The request = Copy, word for word, the passage of the forum thread on the best-looking haps starting with "## Hock (Mar" and going on through "mbamba_boy (May 12, 2012)".

Document passage =
· · · ·
# Coolest/Best looking Haps!



## 1025667 (Dec 20, 2012)

Post a pic of what you think is the coolest/ best looking Hap, and keep it going! opcorn:


----------



## Andynater (Sep 23, 2012)

I wouldn't mind seeing this for ideas on what to get.


----------



## Tatmanbob (May 12, 2012)

Easy for me. Fusco.


----------



## Jmatson (Nov 16, 2012)

Fusco's are cool, which i had one. 
My favorite is the Champ. Most people either really like them or not at all. Love the way they look, just different then most Malawian's.

This is my small F1 - 7.5" Champ. He's very calm and never fights with anyone.


----------



## Jmatson (Nov 16, 2012)

This is my very closely, second favorite Hap. Protomelas sp. "Spilonotus Tanzania" (Liuli) <<< Has to be the Liuli location, they are known for very long fins.
The picture belongs to Jorg of AlbertaAquatica. Its the wild caught father of 4 I currently own. The largest is about 5" starting to show really bright yellow on the belly and a nice blue on the face and starting to cross the upper haft of his body.


----------



## Yael (Nov 25, 2012)

Just saw this and kinda sorta fell in love


----------



## metricliman (Sep 3, 2012)

^ That's a Victorian hap, which, I suppose, qualifies as a hap.


----------



## Yael (Nov 25, 2012)

So tell me again why we don't mix lakes? Seems like a good way to avoid fighting since the fish are so different.


----------



## 1025667 (Dec 20, 2012)

I love the dimidiochromis comppressiceps! I am growing out a tank of 3 inch juvis right now!


----------



## 4RSo (Aug 13, 2011)

my favorite fish, period


----------



## Hock (Mar 23, 2012)

Copadichromis trewavasae is indeed my fav Hap also with Tramitichromis intermedius a close 2nd.


----------



## mbamba_boy (May 12, 2012)

Sciaenochromis fryeri (Maleri Is.)has to be my favorite. Nice white blaze against a blue body and red anal fin. I love the color contrast


----------



## 1025667 (Dec 20, 2012)

What about blue moorii's!


----------



## thebigman65 (Jan 3, 2008)

Taiwan Reef!....this guy was a beaut!....unfortunatly, no longer with us


----------



## 1025667 (Dec 20, 2012)

Yeah those guys are pretty cool!


----------
· · · ·
Source material =
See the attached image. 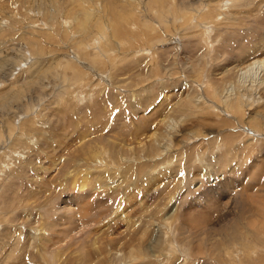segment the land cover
<instances>
[{"label": "rangeland", "instance_id": "1", "mask_svg": "<svg viewBox=\"0 0 264 264\" xmlns=\"http://www.w3.org/2000/svg\"><path fill=\"white\" fill-rule=\"evenodd\" d=\"M255 60L264 0H0V264H264Z\"/></svg>", "mask_w": 264, "mask_h": 264}, {"label": "bare ground", "instance_id": "2", "mask_svg": "<svg viewBox=\"0 0 264 264\" xmlns=\"http://www.w3.org/2000/svg\"><path fill=\"white\" fill-rule=\"evenodd\" d=\"M186 17V16H185ZM259 67V69L262 67V66H264V61L263 60H255V61H253L252 63H250V64H248L247 65V67H244V68H242V76H248V75H250L251 74V72H253V71H255V70H258V67ZM262 69V68H261ZM257 83L256 85H253V86H256V88H262L263 89V91H264V81H258L257 82V80H255V81H253V83ZM241 83V82H240ZM242 84V83H241ZM242 86V85H241ZM253 86L251 87V89L253 88ZM226 88V87H225ZM249 89V86H248V88H247V90ZM230 94V93H229ZM230 95H232V94H230ZM237 100H234V101H232V103L230 104V107L231 106H233V103H235V108H236V106H237V102H236ZM230 102H231V100H230ZM189 107V106H188ZM232 108V107H231ZM239 110H240V108H239ZM162 121H166V118L164 119V120H162ZM169 124V123H168ZM167 124V125H168ZM155 135V134H154ZM150 138H152V137H150ZM80 154V153H79ZM94 154V153H93ZM94 156V155H93ZM99 157V156H98ZM102 158V157H101ZM99 160V162L97 161V164H99L100 166L102 165L103 166V162H102V160L101 159H98ZM99 165H97V167L99 166ZM103 173V172H102ZM105 173V172H104ZM101 174V173H100ZM91 176V178H89ZM86 178V180H88L90 183H91V181H93L92 179L93 178H98V179H100V181L101 182H97V183H95V185H97V184H99V183H101V187L103 186V185H105L106 187L105 188H103L104 190H108V189H111V187H109L108 185V183H106L105 181H109L110 179L108 178V177H106V178H104V182H102V177L101 176H99V175H92V173H90V172H88V175L85 177ZM76 182V181H75ZM77 183V182H76ZM83 185L84 186H86V183L85 182H83ZM101 187H98V188H101ZM97 188V189H98ZM110 192H112V190H109ZM76 198V197H75ZM86 199H87V197H86ZM77 200L80 202V201H84L85 200V195L82 197V196H80V197H77ZM73 201V200H72ZM76 201V200H75ZM71 202V200L69 199L68 200V204ZM72 203V202H71ZM74 203V202H73ZM78 203V202H77ZM66 204V203H65ZM79 205V204H78ZM65 206V205H64ZM72 207V206H71ZM70 211V210H69ZM67 219V218H66ZM119 224V223H118ZM53 227V226H52ZM117 228H119V227H114V234L115 235H113V237H115L114 239H116V240H118V241H120V244H121V240L123 239V241H124V238H125V233L123 234V228H121V229H119V230H117V231H115V229H117ZM44 232V231H43ZM116 232V233H115ZM32 236V235H31ZM124 236V237H123ZM127 236V235H126ZM128 237L130 238V234L128 235ZM127 237V238H128ZM40 238V237H39ZM119 238V239H118ZM43 241V240H42ZM127 241H128V239H127ZM132 243H133V241H132ZM118 254V253H117ZM122 257V256H121Z\"/></svg>", "mask_w": 264, "mask_h": 264}]
</instances>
· · · ·
Written response =
## Hock (Mar 23, 2012)

Copadichromis trewavasae is indeed my fav Hap also with Tramitichromis intermedius a close 2nd.


----------



## mbamba_boy (May 12, 2012)